_Selected text_.
BEGIN

As mentioned in my comment, when all the input lines are guaranteed to hold the same type and number of variables, and in the exact same format on every line, then the scanf family of input functions can be used fairly reliably. But when your data varies line-by-line, reading each line into a buffer and then having the luxury of writing a handler to parse and validate what was read will result in a far more robust code.
Before beginning your reading, you must decide on how you will hold your values in memory. Whether in a struct, an array, a combination? While C is flexible enough to allow you wide latitude in how you store your data, a bit of thinking up-front on what parts of your data are relatively fixed and what parts will continue to grow, can help you sort out a reasonable storage scheme.
In your case, the data you need that is relatively fixed in size is the name (or label) for your solid (e.g. Untitled-56807ca1 in your sample data). The number of normal/vertex sets can be a single number, and keeping track of the max number you can store is also a single number.
The data that will grow as you read from your input file will be the values for the facet normal arrays and the vertex arrays. Here you will need some way of reading as many as are contained in the file (likely without knowing how many are there when you start). Of course, if you do not need to store the data, but simply use the values as they are read, this isn't a concern, but in most cases, you want to be able to store your data so it can be passed to other parts of your code where it can be used.
While you can do it a number of ways, a nested struct, where the fixed values are members of the outer, or base, struct, which also holds a pointer to your data (or nested struct of normal and vertex arrays makes sense. You can make life easier with a simple create or initialization function that allocates and initializes the structs and their values each time a new named solid is read.
After setting up how you will hold/store your data, it is then just a matter of reading each line, examining/parsing the line contents, and taking the appropriate actions based on what you find in each line. You should also make sure you get what you expect to find in each line, and warn or throw an error if your code reads a line it doesn't understand.
There is no better way to put these pieces together than in a short example to read your posted input file so you can get a flavor for it. Note: there are many ways to do this in C, all with their advantages/disadvantages, this is just one for you to consider and to ask questions about to help your understand how a line-oriented approach may benefit what you are attempting to do. Look over the example and let me know what questions you have:
#include <stdio.h>
#include <stdlib.h>
#include <string.h>
#include <errno.h> /* for ERANGE and errno */
#include <math.h> /* for HUGE_VALF, HUGE_VALL */
/* constants - num dimensions, initial facets
* allocated within each solid, and the max
* chars per-line for fgets to read
*/
enum { NDIM = 3, FACETS = 32, MAXC = 256 };
/* facets struct - declared as pointer member of
* struct solid allowing additional allocation to
* hold as many normal/vertexes as required.

END

_Supplied data_.
BEGIN

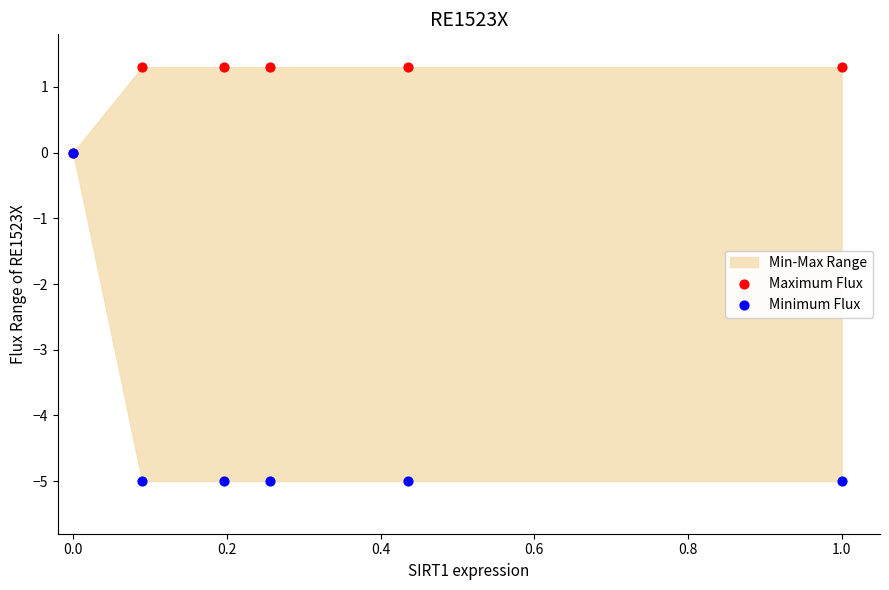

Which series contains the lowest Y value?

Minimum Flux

END

_Exercises_.
1. Print the passage on reading input line by line in C exactly, starting with "Before beginning your" and going on through "a single number.".
2. Pick up the passage on reading input line by line in C where it stops, and keep writing from that point.

_Results for each task_.
1.
Before beginning your reading, you must decide on how you will hold your values in memory. Whether in a struct, an array, a combination? While C is flexible enough to allow you wide latitude in how you store your data, a bit of thinking up-front on what parts of your data are relatively fixed and what parts will continue to grow, can help you sort out a reasonable storage scheme.
In your case, the data you need that is relatively fixed in size is the name (or label) for your solid (e.g. Untitled-56807ca1 in your sample data). The number of normal/vertex sets can be a single number, and keeping track of the max number you can store is also a single number.

2.
*/
typedef struct {
double normal[NDIM];
double vertex[NDIM][NDIM];
} facet;
/* struct solid holds the solid's name,
* a pointer to an array of stuct facet,
* the number of facets containing data, and
* the maximum presently allocated.
*/
typedef struct {
char *name;
facet *facet;
size_t nfacets;
size_t maxfacets;
} solid;
/* function prototypes */
solid *create_solid ();
solid *read_solid (solid **sol, FILE *fp);
void print_solid (solid *sol);
void free_solid (solid *sol);
double xstrtod (char *str, char **ep);
int main (int argc, char **argv) {
solid *sol = NULL; /* pointer to hold values */
FILE *fp = argc > 1 ? fopen (argv[1], "r") : stdin;
if (!fp) { /* validate file open */
fprintf (stderr, "error: file open failed '%s'\n", argv[1]);
return 1;
}
if (read_solid (&sol, fp)) { /* read data from file */
print_solid (sol); /* print data read */
free_solid (sol); /* free all memory */
}
if (fp != stdin) fclose (fp); /* close if not stdin */
return 0;
}
/* read_solid takes the poiner address for a struct solid,
* and will read all normal and vertexes into the struct,
* updating 'nfacets' with the number of facets for which
* there is data, and will validate each read and conversion
* of values from string to double. retuns filled struct on
* success, NULL otherwise
*/
solid *read_solid (solid **sol, FILE *fp)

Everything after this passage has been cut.